PVE 5.2-5 killed VM without any logs

Jan 21, 2016
97
8
73
44
Germany
www.pug.org
hi,

we had a very strange issue. A VM just disapears / stopped and the only thing we found, in kern.log

"vmbr101: port2(tap104i0) entered disabled state"

Nothing more, either in the remote syslog, nor in the local log files from the PVE 5.2-5 or in the VM itself.
The VM itself is the 2nd MariaDB (Galera) cluster member ... and a few minutes ago, we stopped the 3rd member.

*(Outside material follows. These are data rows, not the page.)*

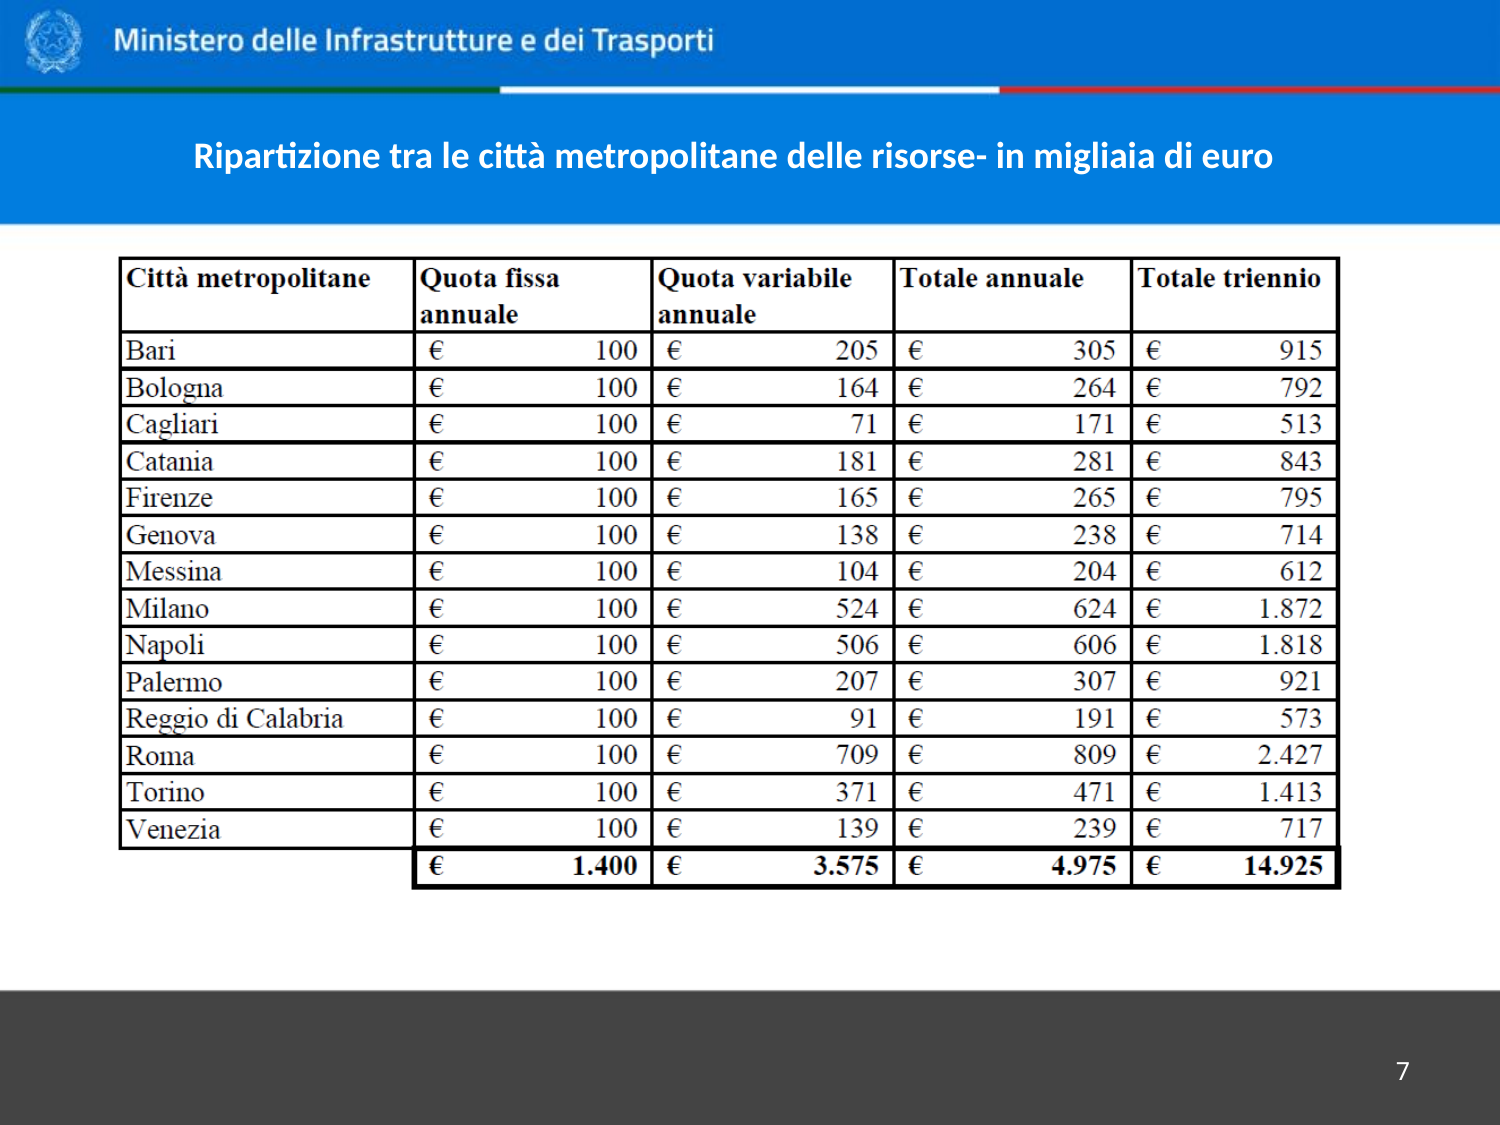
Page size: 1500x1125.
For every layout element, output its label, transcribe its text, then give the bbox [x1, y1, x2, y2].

slide_number 7 [1074, 1042, 1425, 1103]
text_box Ripartizione tra le città metropolitane delle risorse- in migliaia di euro [158, 124, 1310, 184]
picture [0, 0, 1500, 1125]
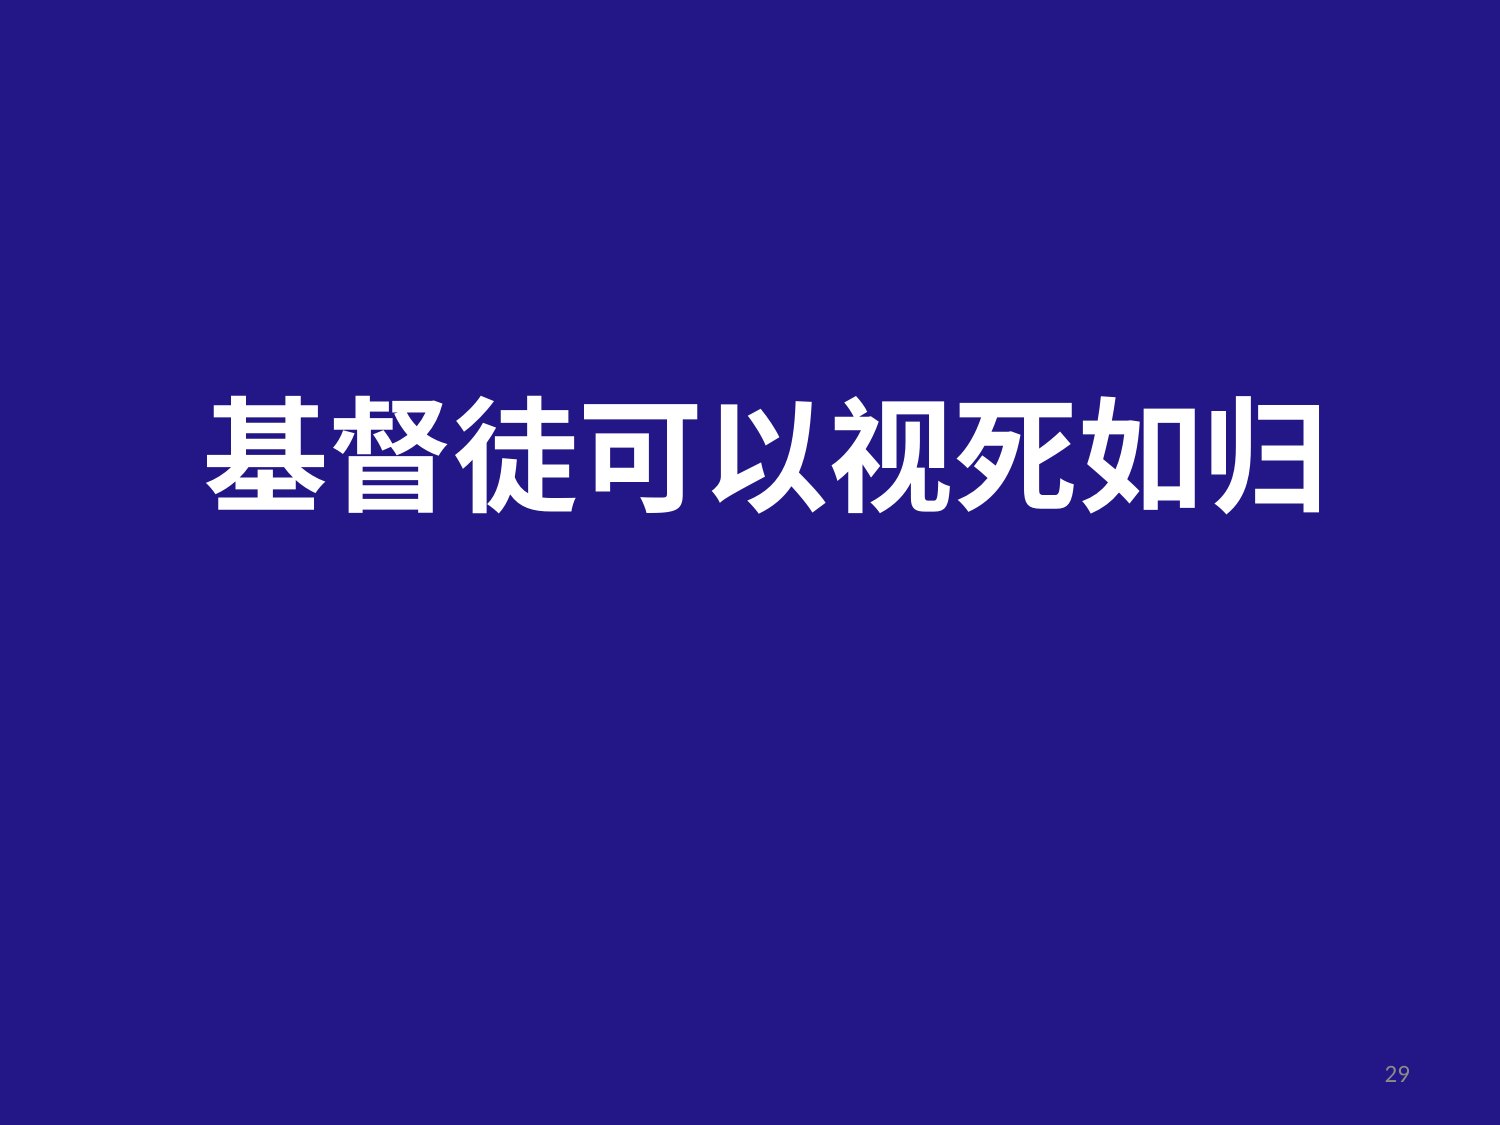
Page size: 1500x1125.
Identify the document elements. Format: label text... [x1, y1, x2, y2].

slide_number 29 [1074, 1042, 1425, 1103]
list 基督徒可以视死如归 [75, 350, 1438, 688]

All other VMs had no problems ...

Code:
pveversion
pve-manager/5.2-5/eb24855a (running kernel: 4.15.18-1-pve)


 pvecm status
Quorum information
------------------
Date:             Fri Nov  2 12:31:35 2018
Quorum provider:  corosync_votequorum
Nodes:            2
Node ID:          0x00000002
Ring ID:          1/220
Quorate:          Yes

Votequorum information
----------------------
Expected votes:   2
Highest expected: 2
Total votes:      2
Quorum:           2 
Flags:            Quorate

Membership information
----------------------
    Nodeid      Votes Name
0x00000001          1 10.3.0.17
0x00000002          1 10.3.0.18 (local)

we have no clue, what happens.
 
Nothing more, either in the remote syslog, nor in the local log files from the PVE 5.2-5 or in the VM itself.
The VM itself is the 2nd MariaDB (Galera) cluster member ... and a few minutes ago, we stopped the 3rd member.
Is the Galera cluster capable of shutting down a member (eg. fencing)?
 
This seems then more like a normal shutdown. Maybe there is something to see on the other Galera nodes. Another idea, maybe a OOM on the PVE node?
 
Hi,

that we tought too, but also ... there was nothing in the logs. A normal shutdown would be send data to syslog or our sidecar agent (Graylog). It looks like more than a "qm stop <id>", but needless to say .. there was no qm command also in our snoopy.log.
 
You might want to bump up the logging, inisde the VMs. As for now, there seem to be many possibilities with no lead.